A saúde de cada galinha Novogen White é controlada através de um chip que lhe foi colocado e cada ovo que põe é monitorizado com rigor por funcionários da fábrica. A sua alimentação é composta, estritamente, de alimento que evita o desenvolvimento de patologias. Nascem, crescem, põem ovos e morrem sem sair do interior de uma fábrica; e quando deixam de ser necessárias, são descartadas. "Elas são protagonistas numa indústria, o seu trabalho salva vidas e, no entanto, são invisíveis." Por considerar importante dar-lhes visibilidade, Szalai decidiu retratar, individualmente, 168 galinhas. "A sua produção em massa coloca questões ao nível da sua individualidade", reflecte o fotógrafo. "O facto de, à primeira vista, suspeitarmos que os retratos poderiam referir-se a apenas a uma galinha desvenda a forma como pensamos sobre estes animais. São tratados e conceptualizados como sendo produzidos em massa, cada um funcionando como uma pequena peça de uma unidade fabril, que existe apenas para produzir mais um produto, neste caso, o ovo."

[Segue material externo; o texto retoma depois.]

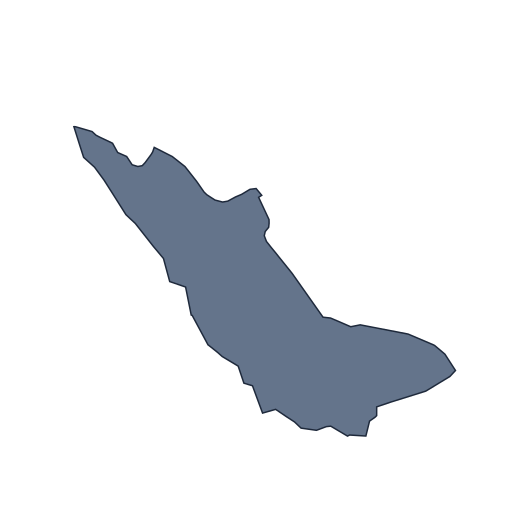 Ikono, Akwa Ibom, Nigeria, rotated 143°
{"feature_id": "59680162B21074533395167", "entity_name": "Ikono", "entity_type": "district", "adm_level": 2, "iso_a3": "NGA", "parent_name": "Nigeria", "parent_adm1": "Akwa Ibom", "projection": "robinson", "projection_center": [7.798, 5.169], "detail": "fine", "context": "isolated", "style": "filled", "palette": "slate", "viewbox_px": 512, "rotation_deg": 143, "n_neighbors": 0, "source": "geoboundaries", "source_scale": "gbopen_adm2", "svg_char_len": 1257}
<svg xmlns="http://www.w3.org/2000/svg" viewBox="0 0 512 512"><g transform="rotate(143 256 256)"><path d="M263.0,385.8L271.9,404.0L275.9,401.3L278.6,400.2L288.4,397.3L292.5,396.6L296.5,398.6L300.0,403.4L299.5,411.8L299.4,413.3L304.2,421.9L302.7,432.4L309.2,444.8L311.1,448.8L312.0,454.0L317.5,461.4L322.3,467.8L323.4,468.8L323.6,468.9L325.8,462.7L330.3,450.0L334.3,438.5L331.5,424.1L331.7,408.1L332.9,392.8L335.0,367.3L333.9,360.8L332.8,354.7L332.2,325.4L331.4,309.7L340.3,287.5L330.9,273.6L343.3,247.8L342.7,247.0L347.8,213.9L347.7,213.8L344.6,201.7L343.5,196.1L336.5,178.8L342.2,161.7L336.9,154.5L345.3,126.6L332.6,121.7L328.3,109.1L325.1,100.3L323.6,91.4L312.6,80.4L302.5,77.4L298.7,75.1L291.3,57.1L289.0,56.7L276.6,46.1L264.7,55.8L257.8,55.6L255.7,55.9L250.4,62.9L236.8,58.4L201.7,45.9L173.6,43.1L165.6,44.5L164.2,63.9L167.2,77.1L167.8,78.3L181.5,102.1L214.2,138.3L222.9,142.5L233.8,161.6L239.3,166.8L237.6,220.5L238.3,242.2L238.4,246.5L238.7,253.3L238.9,261.3L237.2,267.2L233.9,270.0L228.6,271.3L225.9,274.2L223.7,277.2L218.6,301.3L214.9,301.0L215.3,309.8L220.7,312.9L230.4,313.9L236.8,315.5L245.5,316.8L250.2,319.2L255.1,325.4L258.4,334.5L259.0,338.4L258.5,351.4L258.9,370.2L263.0,385.8Z" fill="#64748b" stroke="#1e293b" stroke-width="1.5"/></g></svg>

O papel destes animais na indústria farmacêutica "coloca dilemas e questões vitais sobre a forma como o ser humano se relaciona com a natureza". Qual o preço a pagar - e por quem - por mantermos a nossa saúde e longevidade enquanto espécie? "Hoje, a galinha é vista como um produto e um símbolo de civilização, da sociedade globalizada. É uma criatura criada pelo ser humano que, em 70 anos, passou de animal num quintal a utilidade rica em proteína que alimenta o mundo inteiro. Representa, por isso, a fascinante intersecção entre natureza e tecnologia." Szalai questiona: "Deveria a humanidade ter o poder de instrumentalizar outros seres vivos? Os benefícios para humanos e outros animais justificam a forma como tratamos estas galinhas?" O fotógrafo acredita que, no fundo, "a galinha revela muito acerca de quem a criou nestes moldes" e que o seu projecto Novogen "pode ser, por isso, encarado como um retrato da própria humanidade".